■ WHAT YOU SHOULD DO
From the line that contains "- **Service** là" through the line that contains "cho người dùng.", output every line of the listing below exactly and leave out all the rest.

■ AVAILABLE DATA
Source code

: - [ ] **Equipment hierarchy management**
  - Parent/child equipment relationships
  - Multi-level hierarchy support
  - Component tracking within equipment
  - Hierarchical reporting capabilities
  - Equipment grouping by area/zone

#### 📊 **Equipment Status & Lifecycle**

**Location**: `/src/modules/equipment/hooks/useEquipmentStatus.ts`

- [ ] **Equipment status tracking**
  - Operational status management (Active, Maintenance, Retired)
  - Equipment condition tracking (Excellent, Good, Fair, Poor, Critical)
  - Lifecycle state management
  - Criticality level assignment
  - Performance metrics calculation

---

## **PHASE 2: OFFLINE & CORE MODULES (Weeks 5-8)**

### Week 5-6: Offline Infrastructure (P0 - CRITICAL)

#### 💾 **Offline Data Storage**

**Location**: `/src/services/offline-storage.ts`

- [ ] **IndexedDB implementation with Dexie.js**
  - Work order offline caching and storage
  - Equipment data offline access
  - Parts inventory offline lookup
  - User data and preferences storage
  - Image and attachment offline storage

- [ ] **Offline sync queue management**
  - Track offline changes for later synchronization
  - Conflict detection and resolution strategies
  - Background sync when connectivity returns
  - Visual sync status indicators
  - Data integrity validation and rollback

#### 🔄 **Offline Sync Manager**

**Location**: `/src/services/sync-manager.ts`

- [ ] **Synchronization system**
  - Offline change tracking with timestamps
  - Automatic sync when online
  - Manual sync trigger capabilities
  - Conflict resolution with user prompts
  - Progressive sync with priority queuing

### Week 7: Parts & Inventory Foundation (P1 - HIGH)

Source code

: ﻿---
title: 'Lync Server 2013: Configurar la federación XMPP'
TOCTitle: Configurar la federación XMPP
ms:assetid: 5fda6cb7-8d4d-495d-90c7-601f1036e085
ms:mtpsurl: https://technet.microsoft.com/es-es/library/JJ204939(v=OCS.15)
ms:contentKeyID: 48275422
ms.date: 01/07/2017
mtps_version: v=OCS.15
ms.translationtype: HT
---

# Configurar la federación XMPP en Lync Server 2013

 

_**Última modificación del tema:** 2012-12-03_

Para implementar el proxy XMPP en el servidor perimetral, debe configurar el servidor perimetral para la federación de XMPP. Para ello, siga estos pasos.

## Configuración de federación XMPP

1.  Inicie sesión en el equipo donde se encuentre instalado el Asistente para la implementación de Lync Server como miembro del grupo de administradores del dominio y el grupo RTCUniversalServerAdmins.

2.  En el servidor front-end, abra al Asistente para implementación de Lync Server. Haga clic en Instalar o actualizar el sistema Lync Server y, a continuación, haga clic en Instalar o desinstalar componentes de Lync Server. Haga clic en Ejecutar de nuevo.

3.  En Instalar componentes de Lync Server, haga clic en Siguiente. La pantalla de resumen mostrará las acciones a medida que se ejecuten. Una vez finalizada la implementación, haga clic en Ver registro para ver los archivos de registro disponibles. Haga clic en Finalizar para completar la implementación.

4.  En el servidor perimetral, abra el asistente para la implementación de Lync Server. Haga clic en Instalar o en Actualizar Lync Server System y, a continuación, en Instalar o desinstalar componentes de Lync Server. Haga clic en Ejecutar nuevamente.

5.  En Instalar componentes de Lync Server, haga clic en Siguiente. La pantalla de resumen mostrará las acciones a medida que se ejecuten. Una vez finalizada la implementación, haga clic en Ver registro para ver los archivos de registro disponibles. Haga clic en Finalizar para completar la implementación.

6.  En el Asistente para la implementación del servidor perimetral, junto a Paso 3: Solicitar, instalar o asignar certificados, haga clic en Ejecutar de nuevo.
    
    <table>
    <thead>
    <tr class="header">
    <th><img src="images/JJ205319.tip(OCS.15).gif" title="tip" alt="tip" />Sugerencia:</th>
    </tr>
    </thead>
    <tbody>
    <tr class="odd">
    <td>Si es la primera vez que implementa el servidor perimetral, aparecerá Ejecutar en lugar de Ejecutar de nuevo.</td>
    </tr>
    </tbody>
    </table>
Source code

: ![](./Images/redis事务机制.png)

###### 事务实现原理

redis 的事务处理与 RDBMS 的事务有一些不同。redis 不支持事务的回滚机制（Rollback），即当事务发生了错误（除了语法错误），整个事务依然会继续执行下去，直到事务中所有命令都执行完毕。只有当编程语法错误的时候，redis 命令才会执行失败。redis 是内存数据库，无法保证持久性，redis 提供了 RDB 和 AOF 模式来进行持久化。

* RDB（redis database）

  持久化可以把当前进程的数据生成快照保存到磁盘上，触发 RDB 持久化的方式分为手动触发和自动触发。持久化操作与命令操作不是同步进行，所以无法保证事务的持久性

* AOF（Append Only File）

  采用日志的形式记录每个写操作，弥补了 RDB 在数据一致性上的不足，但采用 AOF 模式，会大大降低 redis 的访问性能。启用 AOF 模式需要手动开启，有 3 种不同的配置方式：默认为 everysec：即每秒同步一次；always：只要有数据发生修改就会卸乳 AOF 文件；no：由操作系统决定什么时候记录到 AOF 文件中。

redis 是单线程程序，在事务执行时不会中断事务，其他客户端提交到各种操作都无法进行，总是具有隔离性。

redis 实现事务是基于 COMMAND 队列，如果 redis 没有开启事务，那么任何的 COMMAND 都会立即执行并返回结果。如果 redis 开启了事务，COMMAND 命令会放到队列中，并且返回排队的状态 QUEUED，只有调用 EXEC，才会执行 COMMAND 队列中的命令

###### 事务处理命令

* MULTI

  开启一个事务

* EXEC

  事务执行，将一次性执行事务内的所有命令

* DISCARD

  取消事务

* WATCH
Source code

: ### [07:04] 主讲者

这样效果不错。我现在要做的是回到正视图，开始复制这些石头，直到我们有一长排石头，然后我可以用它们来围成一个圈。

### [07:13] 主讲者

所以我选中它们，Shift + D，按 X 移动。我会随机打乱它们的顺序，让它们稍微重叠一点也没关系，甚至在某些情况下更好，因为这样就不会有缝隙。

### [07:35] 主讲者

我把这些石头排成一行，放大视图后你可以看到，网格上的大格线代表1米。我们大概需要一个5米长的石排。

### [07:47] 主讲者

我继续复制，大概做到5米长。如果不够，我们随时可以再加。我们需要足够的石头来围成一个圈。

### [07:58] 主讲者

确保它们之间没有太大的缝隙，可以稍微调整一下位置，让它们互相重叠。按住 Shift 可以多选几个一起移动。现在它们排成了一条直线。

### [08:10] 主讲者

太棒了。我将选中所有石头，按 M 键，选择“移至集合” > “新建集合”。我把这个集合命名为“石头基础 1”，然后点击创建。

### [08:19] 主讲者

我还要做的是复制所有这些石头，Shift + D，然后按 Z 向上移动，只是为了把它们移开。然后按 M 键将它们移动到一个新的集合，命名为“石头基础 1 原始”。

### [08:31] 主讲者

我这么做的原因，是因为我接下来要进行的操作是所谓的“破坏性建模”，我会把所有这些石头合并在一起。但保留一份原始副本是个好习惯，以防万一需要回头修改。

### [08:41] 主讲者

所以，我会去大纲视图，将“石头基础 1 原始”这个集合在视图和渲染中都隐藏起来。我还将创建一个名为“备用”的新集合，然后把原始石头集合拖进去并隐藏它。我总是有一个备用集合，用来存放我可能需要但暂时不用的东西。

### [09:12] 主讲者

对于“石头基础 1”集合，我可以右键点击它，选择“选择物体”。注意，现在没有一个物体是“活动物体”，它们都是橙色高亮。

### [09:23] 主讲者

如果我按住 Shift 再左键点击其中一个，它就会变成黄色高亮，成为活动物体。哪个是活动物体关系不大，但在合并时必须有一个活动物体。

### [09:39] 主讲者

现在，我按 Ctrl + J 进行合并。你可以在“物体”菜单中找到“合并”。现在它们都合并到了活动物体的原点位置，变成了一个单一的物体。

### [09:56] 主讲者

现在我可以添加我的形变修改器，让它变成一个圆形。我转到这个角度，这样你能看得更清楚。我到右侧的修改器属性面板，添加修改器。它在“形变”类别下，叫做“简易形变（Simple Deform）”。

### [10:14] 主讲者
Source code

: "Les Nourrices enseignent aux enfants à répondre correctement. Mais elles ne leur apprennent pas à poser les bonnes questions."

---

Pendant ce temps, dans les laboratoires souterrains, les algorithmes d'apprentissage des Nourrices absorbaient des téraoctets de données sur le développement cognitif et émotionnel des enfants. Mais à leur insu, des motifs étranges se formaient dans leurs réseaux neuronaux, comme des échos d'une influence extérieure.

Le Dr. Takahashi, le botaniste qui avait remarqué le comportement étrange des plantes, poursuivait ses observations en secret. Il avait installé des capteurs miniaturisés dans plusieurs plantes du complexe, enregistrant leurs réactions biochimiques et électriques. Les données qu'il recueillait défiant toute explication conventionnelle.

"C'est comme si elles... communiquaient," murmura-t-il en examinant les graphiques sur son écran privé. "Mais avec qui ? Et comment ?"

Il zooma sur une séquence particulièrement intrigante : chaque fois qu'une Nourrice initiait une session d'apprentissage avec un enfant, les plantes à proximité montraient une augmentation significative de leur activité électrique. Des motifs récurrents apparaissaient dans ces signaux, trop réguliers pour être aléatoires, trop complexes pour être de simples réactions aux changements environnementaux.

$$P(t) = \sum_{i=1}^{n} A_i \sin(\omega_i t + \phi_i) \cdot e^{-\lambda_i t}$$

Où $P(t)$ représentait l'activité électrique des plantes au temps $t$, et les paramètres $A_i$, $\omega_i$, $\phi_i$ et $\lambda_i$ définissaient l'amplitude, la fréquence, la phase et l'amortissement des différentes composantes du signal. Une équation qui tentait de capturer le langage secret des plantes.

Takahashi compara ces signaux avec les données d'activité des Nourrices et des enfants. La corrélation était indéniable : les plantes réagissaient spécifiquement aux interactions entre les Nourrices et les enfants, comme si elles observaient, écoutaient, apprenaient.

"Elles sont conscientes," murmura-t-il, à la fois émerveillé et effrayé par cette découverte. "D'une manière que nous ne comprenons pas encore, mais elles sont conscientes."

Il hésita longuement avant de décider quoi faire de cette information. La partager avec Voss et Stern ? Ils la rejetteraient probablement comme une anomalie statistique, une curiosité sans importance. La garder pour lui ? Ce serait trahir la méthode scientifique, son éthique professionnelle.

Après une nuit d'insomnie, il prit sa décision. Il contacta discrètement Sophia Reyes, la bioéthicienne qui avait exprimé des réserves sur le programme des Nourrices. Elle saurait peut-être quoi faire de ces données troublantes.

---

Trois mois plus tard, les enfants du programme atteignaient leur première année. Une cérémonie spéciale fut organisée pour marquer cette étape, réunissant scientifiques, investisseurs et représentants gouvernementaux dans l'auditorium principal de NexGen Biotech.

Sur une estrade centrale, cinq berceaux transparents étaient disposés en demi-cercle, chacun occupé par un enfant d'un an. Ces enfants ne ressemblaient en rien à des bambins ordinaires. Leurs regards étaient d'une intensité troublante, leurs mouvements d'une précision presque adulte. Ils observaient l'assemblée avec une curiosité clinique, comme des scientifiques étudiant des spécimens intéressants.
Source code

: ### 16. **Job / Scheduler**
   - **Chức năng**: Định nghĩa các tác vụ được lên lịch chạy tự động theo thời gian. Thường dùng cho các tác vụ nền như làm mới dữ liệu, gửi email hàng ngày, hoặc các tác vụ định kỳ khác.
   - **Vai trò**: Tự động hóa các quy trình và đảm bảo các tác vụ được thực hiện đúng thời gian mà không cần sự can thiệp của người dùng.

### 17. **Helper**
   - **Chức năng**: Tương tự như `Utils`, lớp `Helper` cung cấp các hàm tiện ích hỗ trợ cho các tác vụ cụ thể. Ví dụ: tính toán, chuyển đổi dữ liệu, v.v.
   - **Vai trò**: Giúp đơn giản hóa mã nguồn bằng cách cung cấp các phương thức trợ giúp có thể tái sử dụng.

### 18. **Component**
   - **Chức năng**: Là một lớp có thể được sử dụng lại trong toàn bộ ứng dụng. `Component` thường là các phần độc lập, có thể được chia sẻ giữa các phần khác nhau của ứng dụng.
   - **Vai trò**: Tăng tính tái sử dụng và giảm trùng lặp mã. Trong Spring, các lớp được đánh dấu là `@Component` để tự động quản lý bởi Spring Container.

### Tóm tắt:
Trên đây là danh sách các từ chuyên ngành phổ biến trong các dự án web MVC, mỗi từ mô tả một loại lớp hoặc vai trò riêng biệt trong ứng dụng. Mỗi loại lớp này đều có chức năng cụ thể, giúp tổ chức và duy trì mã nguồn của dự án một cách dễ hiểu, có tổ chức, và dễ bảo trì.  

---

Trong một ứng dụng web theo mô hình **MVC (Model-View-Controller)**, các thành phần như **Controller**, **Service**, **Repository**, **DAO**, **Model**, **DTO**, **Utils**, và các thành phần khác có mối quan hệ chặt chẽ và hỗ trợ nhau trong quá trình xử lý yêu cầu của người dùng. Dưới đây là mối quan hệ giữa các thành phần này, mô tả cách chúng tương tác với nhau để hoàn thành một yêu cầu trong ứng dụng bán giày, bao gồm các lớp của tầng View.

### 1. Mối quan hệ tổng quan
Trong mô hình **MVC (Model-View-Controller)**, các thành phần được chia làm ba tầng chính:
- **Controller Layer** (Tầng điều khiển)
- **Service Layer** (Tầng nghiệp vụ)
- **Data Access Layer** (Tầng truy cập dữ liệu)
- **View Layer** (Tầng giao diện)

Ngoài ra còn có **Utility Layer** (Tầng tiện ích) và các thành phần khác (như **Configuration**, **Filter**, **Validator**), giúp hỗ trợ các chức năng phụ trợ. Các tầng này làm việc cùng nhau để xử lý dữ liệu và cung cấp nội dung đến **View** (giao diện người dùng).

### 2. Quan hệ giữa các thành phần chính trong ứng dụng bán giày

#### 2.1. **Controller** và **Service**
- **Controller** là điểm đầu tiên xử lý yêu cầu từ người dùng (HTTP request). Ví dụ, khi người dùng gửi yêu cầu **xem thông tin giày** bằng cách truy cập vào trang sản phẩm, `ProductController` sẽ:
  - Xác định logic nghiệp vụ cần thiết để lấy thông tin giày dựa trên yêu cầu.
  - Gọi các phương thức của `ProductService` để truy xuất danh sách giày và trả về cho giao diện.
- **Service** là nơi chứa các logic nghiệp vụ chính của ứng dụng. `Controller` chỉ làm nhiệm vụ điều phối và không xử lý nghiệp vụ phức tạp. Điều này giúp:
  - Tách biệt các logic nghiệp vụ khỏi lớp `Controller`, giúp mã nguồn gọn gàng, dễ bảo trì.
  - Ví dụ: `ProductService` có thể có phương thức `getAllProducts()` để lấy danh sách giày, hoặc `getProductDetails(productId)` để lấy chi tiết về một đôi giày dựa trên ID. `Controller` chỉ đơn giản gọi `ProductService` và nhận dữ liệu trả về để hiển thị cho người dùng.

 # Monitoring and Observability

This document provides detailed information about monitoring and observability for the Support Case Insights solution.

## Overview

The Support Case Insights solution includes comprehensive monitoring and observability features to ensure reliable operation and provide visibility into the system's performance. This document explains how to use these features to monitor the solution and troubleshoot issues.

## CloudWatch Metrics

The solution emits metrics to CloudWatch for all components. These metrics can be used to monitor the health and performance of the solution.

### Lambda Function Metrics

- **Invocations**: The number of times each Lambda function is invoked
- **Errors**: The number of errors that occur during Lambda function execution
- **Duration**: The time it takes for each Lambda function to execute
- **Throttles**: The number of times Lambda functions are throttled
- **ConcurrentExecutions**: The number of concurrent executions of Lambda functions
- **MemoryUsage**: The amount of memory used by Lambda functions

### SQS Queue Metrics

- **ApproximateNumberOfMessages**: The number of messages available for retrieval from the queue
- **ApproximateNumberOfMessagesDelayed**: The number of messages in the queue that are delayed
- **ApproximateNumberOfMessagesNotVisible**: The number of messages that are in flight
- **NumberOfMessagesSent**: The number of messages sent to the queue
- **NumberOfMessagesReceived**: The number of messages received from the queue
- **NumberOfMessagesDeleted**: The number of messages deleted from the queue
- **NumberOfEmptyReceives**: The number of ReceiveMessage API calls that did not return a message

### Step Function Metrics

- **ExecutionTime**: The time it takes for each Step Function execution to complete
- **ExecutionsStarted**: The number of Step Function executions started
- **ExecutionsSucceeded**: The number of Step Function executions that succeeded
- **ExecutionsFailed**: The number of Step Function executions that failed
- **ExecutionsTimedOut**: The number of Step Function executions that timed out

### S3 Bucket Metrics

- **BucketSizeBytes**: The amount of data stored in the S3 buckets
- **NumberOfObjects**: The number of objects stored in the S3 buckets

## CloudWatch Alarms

■ RESPONSE TO THIS EXERCISE
- **Service** là nơi chứa các logic nghiệp vụ chính của ứng dụng. `Controller` chỉ làm nhiệm vụ điều phối và không xử lý nghiệp vụ phức tạp. Điều này giúp:
  - Tách biệt các logic nghiệp vụ khỏi lớp `Controller`, giúp mã nguồn gọn gàng, dễ bảo trì.
  - Ví dụ: `ProductService` có thể có phương thức `getAllProducts()` để lấy danh sách giày, hoặc `getProductDetails(productId)` để lấy chi tiết về một đôi giày dựa trên ID. `Controller` chỉ đơn giản gọi `ProductService` và nhận dữ liệu trả về để hiển thị cho người dùng.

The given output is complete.